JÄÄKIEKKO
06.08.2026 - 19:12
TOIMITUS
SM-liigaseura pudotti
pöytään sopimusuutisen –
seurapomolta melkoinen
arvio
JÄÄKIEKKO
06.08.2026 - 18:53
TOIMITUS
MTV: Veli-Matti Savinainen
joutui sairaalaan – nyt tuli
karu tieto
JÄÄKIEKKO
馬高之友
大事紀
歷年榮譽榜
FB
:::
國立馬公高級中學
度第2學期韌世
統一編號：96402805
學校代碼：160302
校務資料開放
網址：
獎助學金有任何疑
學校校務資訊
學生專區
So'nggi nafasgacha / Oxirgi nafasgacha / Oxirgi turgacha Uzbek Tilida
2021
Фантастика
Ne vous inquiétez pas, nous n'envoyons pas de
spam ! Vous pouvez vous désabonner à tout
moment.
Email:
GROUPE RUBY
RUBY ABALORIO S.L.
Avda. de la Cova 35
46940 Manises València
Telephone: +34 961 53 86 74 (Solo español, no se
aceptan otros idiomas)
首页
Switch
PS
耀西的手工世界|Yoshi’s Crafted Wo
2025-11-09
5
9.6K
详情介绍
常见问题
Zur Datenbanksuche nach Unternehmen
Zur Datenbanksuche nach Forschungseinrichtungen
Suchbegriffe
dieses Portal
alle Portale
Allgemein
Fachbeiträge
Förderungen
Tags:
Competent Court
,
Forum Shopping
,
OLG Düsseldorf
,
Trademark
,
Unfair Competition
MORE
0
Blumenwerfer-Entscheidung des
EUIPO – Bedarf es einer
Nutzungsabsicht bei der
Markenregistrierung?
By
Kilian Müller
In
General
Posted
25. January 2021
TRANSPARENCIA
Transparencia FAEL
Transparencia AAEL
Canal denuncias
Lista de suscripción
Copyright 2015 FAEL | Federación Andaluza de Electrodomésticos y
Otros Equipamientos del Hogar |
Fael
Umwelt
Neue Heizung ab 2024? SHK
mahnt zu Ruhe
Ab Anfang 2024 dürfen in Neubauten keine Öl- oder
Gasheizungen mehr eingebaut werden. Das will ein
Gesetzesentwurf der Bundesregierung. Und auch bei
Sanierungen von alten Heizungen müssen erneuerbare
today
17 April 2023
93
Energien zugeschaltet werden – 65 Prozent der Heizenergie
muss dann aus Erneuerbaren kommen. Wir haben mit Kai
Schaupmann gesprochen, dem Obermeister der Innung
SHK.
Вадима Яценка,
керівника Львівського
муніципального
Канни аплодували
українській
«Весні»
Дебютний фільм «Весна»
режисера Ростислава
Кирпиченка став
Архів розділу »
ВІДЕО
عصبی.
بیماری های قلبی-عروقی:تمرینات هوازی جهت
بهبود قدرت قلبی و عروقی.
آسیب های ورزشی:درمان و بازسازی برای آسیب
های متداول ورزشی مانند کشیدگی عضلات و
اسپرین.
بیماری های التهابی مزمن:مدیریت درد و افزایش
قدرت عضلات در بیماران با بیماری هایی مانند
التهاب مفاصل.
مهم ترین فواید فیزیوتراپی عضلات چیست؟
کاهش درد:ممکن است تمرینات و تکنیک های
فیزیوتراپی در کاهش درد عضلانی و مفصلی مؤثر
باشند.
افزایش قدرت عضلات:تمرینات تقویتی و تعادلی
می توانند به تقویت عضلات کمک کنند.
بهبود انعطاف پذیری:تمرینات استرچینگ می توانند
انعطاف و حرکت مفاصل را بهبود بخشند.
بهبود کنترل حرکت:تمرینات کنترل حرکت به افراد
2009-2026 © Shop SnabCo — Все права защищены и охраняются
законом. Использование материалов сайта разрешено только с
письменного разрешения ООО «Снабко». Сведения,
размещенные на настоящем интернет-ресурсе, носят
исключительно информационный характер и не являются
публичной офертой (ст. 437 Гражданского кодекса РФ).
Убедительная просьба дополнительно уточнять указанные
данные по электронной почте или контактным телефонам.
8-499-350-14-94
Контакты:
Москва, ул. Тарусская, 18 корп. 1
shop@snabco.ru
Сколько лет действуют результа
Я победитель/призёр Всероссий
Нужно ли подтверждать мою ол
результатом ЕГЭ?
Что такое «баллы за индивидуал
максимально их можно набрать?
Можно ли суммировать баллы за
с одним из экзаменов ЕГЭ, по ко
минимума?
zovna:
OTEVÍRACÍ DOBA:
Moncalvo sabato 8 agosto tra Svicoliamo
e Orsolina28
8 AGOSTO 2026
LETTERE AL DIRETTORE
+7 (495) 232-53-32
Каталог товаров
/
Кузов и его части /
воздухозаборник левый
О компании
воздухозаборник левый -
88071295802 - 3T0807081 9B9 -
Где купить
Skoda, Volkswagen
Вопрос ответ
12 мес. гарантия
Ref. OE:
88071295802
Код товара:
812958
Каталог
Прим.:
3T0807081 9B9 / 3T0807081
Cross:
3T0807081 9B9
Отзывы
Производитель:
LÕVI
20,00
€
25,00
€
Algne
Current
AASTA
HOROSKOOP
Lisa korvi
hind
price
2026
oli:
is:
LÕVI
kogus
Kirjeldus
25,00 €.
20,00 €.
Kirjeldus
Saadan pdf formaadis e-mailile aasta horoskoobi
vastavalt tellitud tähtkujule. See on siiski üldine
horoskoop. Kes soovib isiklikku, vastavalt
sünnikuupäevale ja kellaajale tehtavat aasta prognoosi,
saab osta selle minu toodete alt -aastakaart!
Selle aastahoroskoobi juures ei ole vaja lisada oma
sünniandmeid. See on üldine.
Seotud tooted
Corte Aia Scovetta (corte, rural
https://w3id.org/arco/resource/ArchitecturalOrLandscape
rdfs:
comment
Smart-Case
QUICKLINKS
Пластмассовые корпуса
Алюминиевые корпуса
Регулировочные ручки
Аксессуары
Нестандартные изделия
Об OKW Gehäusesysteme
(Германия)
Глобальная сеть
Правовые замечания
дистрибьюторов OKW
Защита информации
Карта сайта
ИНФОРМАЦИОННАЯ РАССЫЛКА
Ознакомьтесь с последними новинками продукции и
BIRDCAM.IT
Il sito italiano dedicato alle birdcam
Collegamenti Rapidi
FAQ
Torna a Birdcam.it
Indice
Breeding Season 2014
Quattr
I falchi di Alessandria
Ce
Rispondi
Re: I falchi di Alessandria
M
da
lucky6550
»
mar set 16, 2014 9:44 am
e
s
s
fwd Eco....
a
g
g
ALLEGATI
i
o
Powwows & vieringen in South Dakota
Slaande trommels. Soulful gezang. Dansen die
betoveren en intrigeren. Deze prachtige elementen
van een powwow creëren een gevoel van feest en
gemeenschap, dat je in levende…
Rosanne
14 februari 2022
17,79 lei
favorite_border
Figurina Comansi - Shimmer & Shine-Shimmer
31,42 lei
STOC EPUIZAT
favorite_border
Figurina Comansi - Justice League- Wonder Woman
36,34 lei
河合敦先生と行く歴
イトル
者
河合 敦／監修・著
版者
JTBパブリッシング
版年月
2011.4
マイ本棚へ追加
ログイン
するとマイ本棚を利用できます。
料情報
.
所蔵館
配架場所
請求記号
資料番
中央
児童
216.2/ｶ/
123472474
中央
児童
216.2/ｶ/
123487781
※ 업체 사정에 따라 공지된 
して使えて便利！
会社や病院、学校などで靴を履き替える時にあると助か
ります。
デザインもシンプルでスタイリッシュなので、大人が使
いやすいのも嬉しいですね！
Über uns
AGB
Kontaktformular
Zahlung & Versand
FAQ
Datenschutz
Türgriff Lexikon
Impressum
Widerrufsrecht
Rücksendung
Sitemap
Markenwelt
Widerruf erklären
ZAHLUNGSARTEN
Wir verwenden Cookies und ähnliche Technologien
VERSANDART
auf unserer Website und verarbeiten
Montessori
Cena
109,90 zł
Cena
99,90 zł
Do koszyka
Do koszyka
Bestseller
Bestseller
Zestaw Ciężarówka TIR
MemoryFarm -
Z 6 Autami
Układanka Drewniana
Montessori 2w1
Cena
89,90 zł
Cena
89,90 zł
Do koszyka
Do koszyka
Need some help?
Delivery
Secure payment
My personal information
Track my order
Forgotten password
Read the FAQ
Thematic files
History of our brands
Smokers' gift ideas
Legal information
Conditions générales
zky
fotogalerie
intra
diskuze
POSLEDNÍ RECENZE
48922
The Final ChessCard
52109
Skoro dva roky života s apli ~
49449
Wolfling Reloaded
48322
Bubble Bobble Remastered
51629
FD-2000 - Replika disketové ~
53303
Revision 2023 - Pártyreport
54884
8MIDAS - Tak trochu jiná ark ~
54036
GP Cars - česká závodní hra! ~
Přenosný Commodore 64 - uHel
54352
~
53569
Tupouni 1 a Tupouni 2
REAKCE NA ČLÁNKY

....................

WORK REQUEST - Reproduce the entries above word for word, from their very first line up to and including the line that contains "Lista de suscripción".

ANSWER TO THIS TASK -
JÄÄKIEKKO
06.08.2026 - 19:12
TOIMITUS
SM-liigaseura pudotti
pöytään sopimusuutisen –
seurapomolta melkoinen
arvio
JÄÄKIEKKO
06.08.2026 - 18:53
TOIMITUS
MTV: Veli-Matti Savinainen
joutui sairaalaan – nyt tuli
karu tieto
JÄÄKIEKKO
馬高之友
大事紀
歷年榮譽榜
FB
:::
國立馬公高級中學
度第2學期韌世
統一編號：96402805
學校代碼：160302
校務資料開放
網址：
獎助學金有任何疑
學校校務資訊
學生專區
So'nggi nafasgacha / Oxirgi nafasgacha / Oxirgi turgacha Uzbek Tilida
2021
Фантастика
Ne vous inquiétez pas, nous n'envoyons pas de
spam ! Vous pouvez vous désabonner à tout
moment.
Email:
GROUPE RUBY
RUBY ABALORIO S.L.
Avda. de la Cova 35
46940 Manises València
Telephone: +34 961 53 86 74 (Solo español, no se
aceptan otros idiomas)
首页
Switch
PS
耀西的手工世界|Yoshi’s Crafted Wo
2025-11-09
5
9.6K
详情介绍
常见问题
Zur Datenbanksuche nach Unternehmen
Zur Datenbanksuche nach Forschungseinrichtungen
Suchbegriffe
dieses Portal
alle Portale
Allgemein
Fachbeiträge
Förderungen
Tags:
Competent Court
,
Forum Shopping
,
OLG Düsseldorf
,
Trademark
,
Unfair Competition
MORE
0
Blumenwerfer-Entscheidung des
EUIPO – Bedarf es einer
Nutzungsabsicht bei der
Markenregistrierung?
By
Kilian Müller
In
General
Posted
25. January 2021
TRANSPARENCIA
Transparencia FAEL
Transparencia AAEL
Canal denuncias
Lista de suscripción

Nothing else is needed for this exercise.